▶ ACTIVITY: For the string "Alexey", report how many lines in the records below contain it, and nothing more.

▶ DATA PROVIDED:

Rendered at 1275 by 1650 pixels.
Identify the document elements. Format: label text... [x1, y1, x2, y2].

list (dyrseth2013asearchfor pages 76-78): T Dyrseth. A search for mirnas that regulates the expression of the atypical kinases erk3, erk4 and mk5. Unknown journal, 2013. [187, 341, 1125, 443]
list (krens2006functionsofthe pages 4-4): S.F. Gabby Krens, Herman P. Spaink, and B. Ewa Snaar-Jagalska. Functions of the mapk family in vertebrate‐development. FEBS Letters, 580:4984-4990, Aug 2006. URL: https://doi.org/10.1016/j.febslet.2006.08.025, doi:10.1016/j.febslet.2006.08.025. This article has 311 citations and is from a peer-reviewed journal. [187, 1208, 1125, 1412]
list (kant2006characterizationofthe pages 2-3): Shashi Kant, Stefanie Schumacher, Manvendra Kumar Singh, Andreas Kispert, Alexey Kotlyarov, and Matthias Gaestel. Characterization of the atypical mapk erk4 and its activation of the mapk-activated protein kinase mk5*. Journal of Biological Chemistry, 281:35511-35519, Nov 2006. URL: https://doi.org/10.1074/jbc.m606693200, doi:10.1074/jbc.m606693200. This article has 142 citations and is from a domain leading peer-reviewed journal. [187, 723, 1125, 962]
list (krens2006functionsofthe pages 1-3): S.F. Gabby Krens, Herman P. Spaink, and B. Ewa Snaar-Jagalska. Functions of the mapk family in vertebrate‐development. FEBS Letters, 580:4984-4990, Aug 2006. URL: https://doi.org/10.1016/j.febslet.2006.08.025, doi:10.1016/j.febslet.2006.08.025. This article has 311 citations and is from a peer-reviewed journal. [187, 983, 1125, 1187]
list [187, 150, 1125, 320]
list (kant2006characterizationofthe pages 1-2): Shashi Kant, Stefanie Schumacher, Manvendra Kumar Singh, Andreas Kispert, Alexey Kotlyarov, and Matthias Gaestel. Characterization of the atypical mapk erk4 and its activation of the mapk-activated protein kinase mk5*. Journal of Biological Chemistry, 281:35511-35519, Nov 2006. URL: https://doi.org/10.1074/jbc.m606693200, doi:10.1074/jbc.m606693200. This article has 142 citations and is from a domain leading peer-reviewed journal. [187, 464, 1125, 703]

▶ THE ANSWER: 2